If that feels a little abstract, consider this illustration of what we just did. We start with our image that shows the patient’s full skull and neck from the side (mri[14, :, :]
), then overlay it with the horizontal slices we pulled above:
Of course, scientists don’t just use this type of volumetric data to organize a collection of two-dimensional images—they also use it to analyze inherently three-dimensional spatial patterns in data, such as the paths that blood vessels or nerves follow through the body, or spatial correlations in different tissues properties.
Other Uses for Arrays#
As this example hopefully illustrates, the fact that arrays can organize data along an arbitrary number of dimensions is a really powerful idea. Here are just a few other applications for their use!
Color Images: In our last reading, we saw that black and white images can be thought of as matrices, as each cell can contain the greyscale value for a given pixel. When working with color images, however, we often work with three-dimensional arrays, where the first two dimensions are the x-y coordinates of each pixel, and the third dimension is used to differentiate between the value for red in a pixel, the value of green in a pixel, the value of blue in a pixel, and the luminance (brightness) of the pixel.

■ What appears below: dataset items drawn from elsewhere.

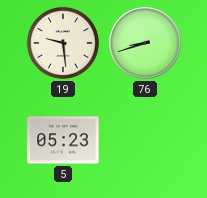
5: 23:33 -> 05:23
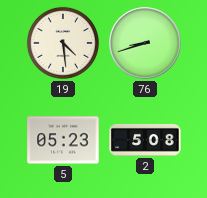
19: 9:29 -> 4:29
2: none -> 5:08
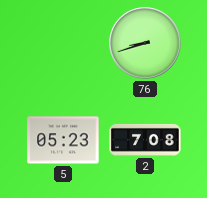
19: 4:29 -> none
2: 5:08 -> 7:08
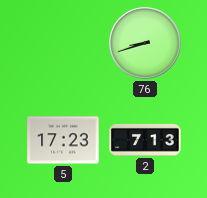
5: 05:23 -> 17:23
2: 7:08 -> 7:13
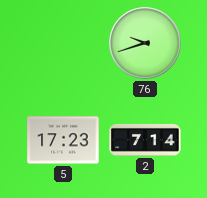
76: 8:42 -> 9:42
2: 7:13 -> 7:14
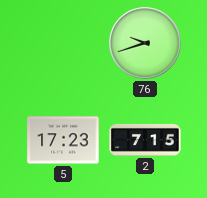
2: 7:14 -> 7:15
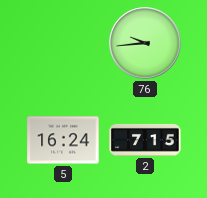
76: 9:42 -> 9:44
5: 17:23 -> 16:24
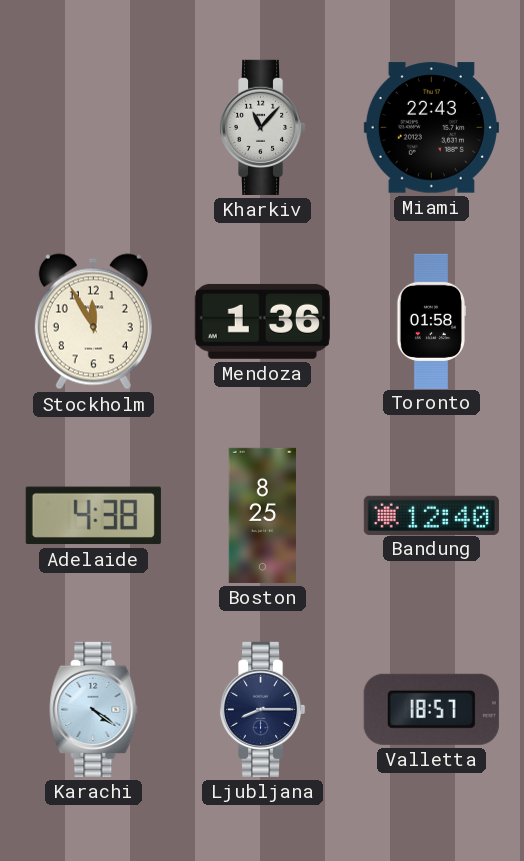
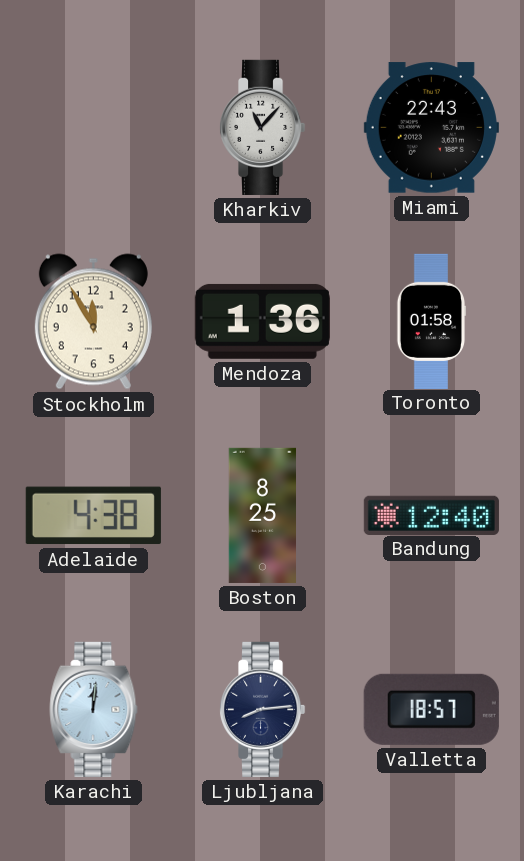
Karachi: 4:21 -> 12:01
Ljubljana: 8:15 -> 8:14
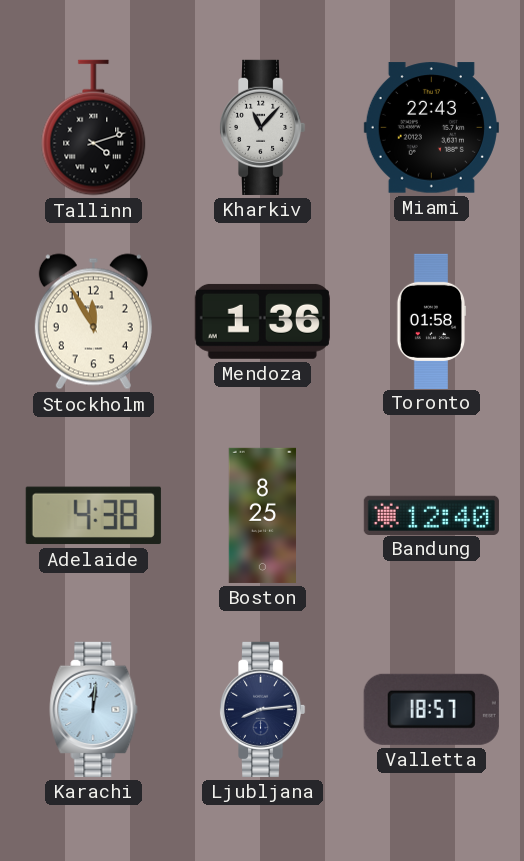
Tallinn: none -> 4:12
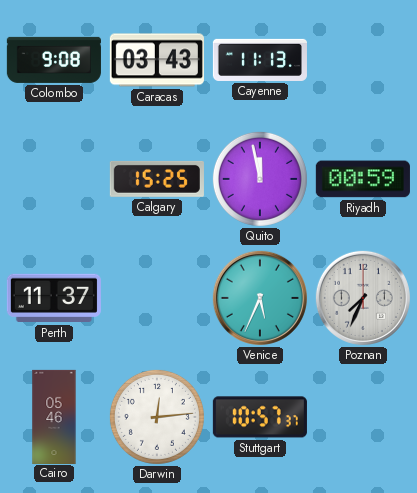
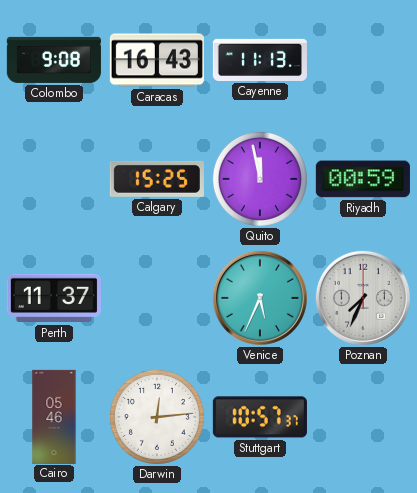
Caracas: 03:43 -> 16:43
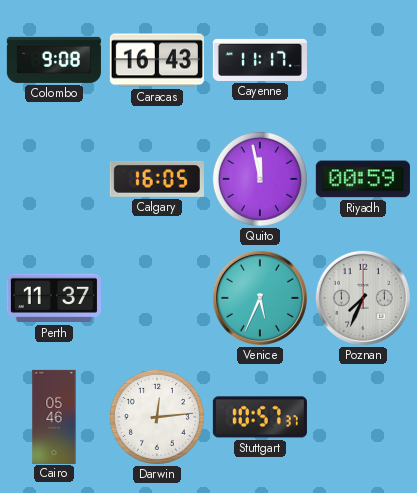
Cayenne: 11:13 -> 11:17
Calgary: 15:25 -> 16:05
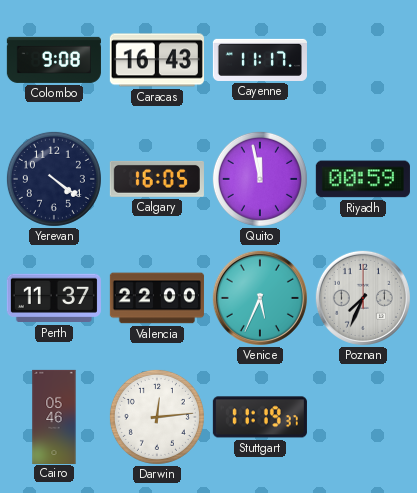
Yerevan: none -> 4:21
Valencia: none -> 22:00
Stuttgart: 10:57 -> 11:19
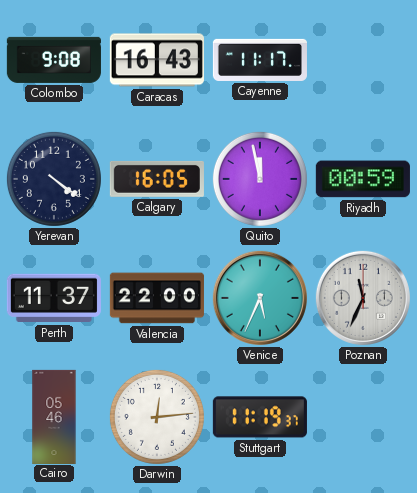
Poznan: 7:34 -> 11:34
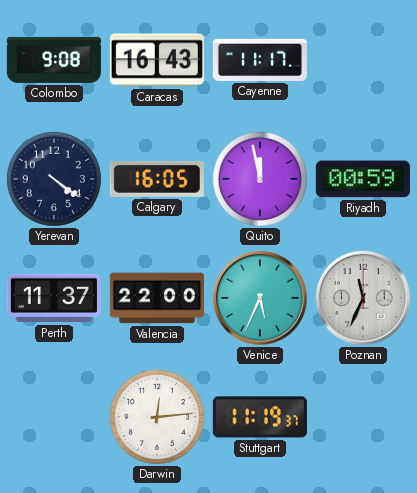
Cairo: 05:46 -> none
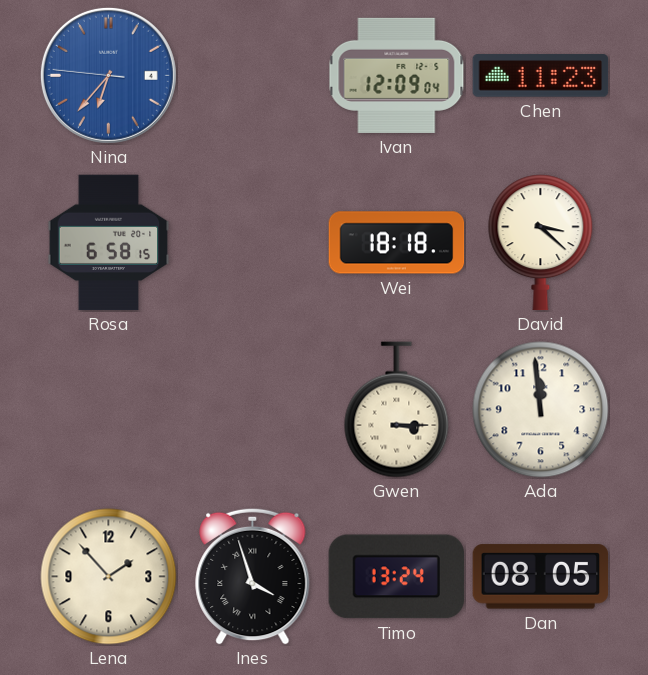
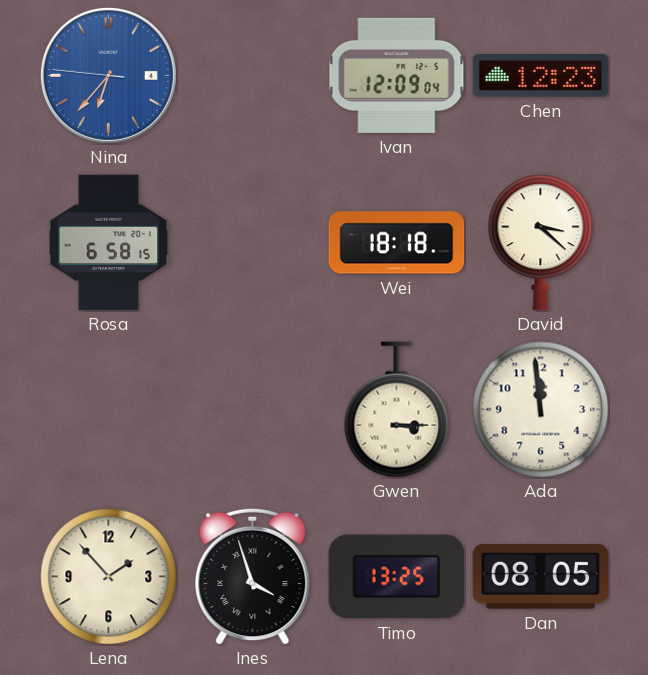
Chen: 11:23 -> 12:23
Timo: 13:24 -> 13:25
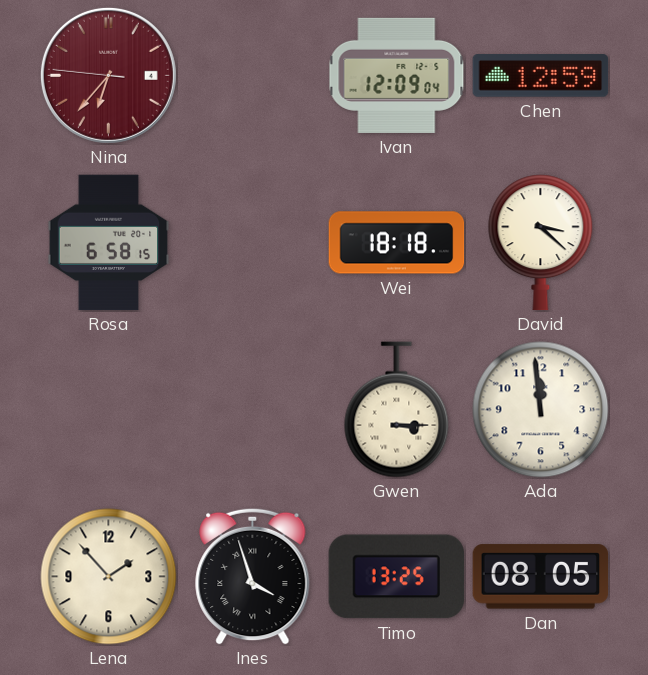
Nina dial: blue -> burgundy
Chen: 12:23 -> 12:59
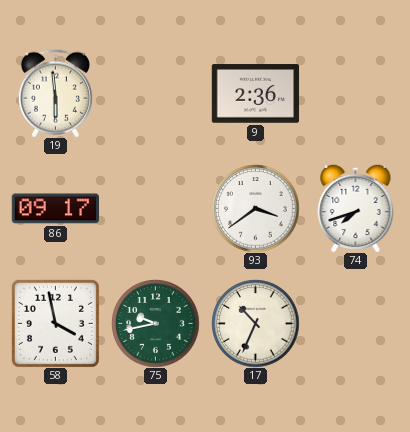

Repeated measurements over time: Just as a single survey is easily represented as a matrix, so too can repeated surveys be easily represented by making time a third dimension. This makes it easy to pull out a single wave of the survey or to pick out all the responses for a given person over time.
Brain Scans: fMRI scan the entire volume of the brain, and that volumetric data is most naturally stored in the three-dimensional array, just like the temperature data above. Obviously, not all social scientists will end up working with brain scans, but there’s certainly a lot of cutting-edge work in this area!
3D measurements that evolve over time: just as we can model survey data that evolves over time in three dimensions, we can also model three-dimensional volumetric data that evolves over time (e.g. not just a slice of a climate model, but its evolution) in a four-dimensional array!
Satellite Data: Satellite image data usually comes in the form of sets of 2-dimensional images, where each image includes information about light intensity at a given wavelength. When these images are stacked to, say, generate a color image, or identify wavelength combinations common to certain types of pollution, flood waters, or specific crops, you get a three-dimensional array.
So yeah, high dimensional arrays are a SUPER powerful data structure, and one you shouldn’t shy away.